Extract only the lines from the start of the entries below to the line with "thumb tip: (294, 236)", inclusive; omit every picture.

** MATERIAL SHOWN follows **

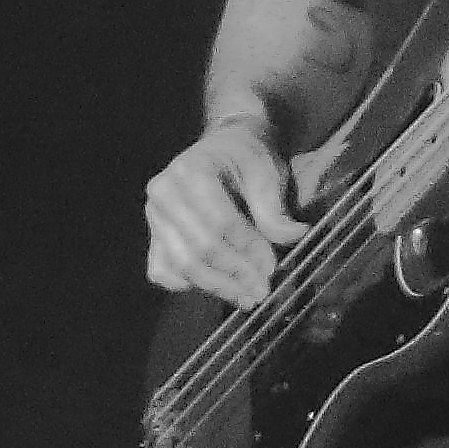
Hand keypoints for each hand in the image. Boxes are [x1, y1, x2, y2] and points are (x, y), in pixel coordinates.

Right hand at [144, 115, 307, 304]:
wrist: (224, 150)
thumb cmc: (246, 159)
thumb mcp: (267, 173)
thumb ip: (275, 208)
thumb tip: (294, 236)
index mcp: (190, 171)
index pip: (220, 222)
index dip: (248, 249)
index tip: (272, 267)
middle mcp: (164, 193)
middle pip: (200, 247)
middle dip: (235, 274)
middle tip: (262, 291)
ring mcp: (154, 217)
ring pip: (182, 265)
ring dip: (218, 287)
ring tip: (248, 297)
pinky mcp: (154, 237)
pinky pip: (163, 272)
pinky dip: (189, 285)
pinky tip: (220, 286)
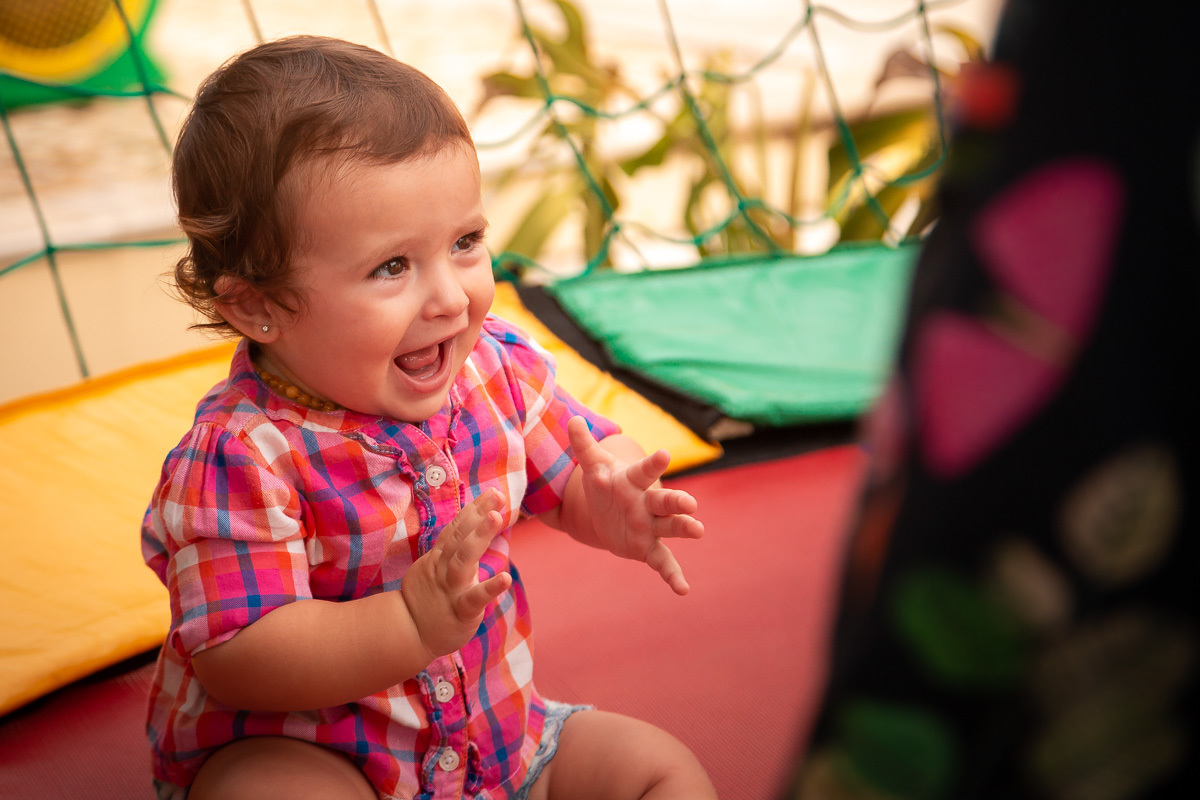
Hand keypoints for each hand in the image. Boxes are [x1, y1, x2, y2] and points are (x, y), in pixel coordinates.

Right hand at [400, 489, 512, 660]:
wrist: (407, 634)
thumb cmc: (426, 599)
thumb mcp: (434, 568)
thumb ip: (450, 549)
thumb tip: (466, 526)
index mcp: (439, 558)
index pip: (457, 529)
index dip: (474, 509)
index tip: (492, 493)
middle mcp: (443, 569)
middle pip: (459, 537)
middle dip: (478, 515)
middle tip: (497, 495)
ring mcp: (451, 589)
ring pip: (463, 560)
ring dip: (479, 537)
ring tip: (497, 518)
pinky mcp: (460, 611)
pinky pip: (474, 599)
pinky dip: (489, 588)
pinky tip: (505, 578)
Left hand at [567, 417, 703, 594]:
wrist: (611, 511)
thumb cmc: (606, 484)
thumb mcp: (593, 466)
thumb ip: (584, 446)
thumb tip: (574, 419)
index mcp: (635, 480)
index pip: (645, 470)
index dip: (654, 463)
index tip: (665, 454)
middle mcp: (648, 502)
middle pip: (666, 500)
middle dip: (678, 502)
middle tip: (691, 504)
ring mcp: (652, 526)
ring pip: (671, 527)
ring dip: (685, 528)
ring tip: (699, 530)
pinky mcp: (649, 548)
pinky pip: (664, 563)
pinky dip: (673, 576)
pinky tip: (683, 590)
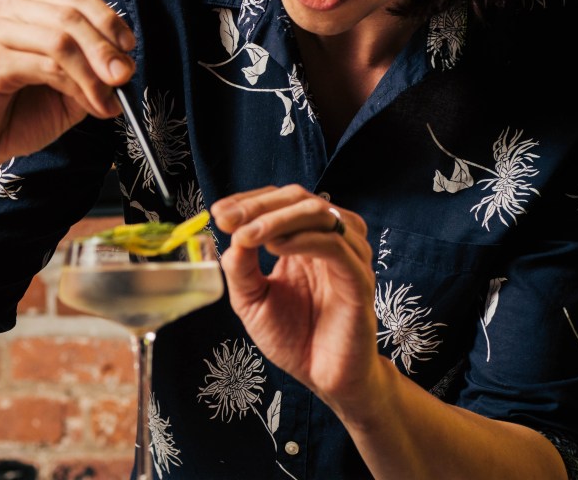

** End of MATERIAL SHOWN **

TASK RESPONSE:
Hand keypoints for each hand in the image. Boxes are [x1, y1, x2, y2] and points are (x, y), in pixel coordinates.

Right hand at [144, 115, 307, 304]:
wrist: (224, 150)
thumb cmc: (246, 159)
thumb mcp: (267, 173)
thumb ip: (275, 208)
thumb tip: (294, 236)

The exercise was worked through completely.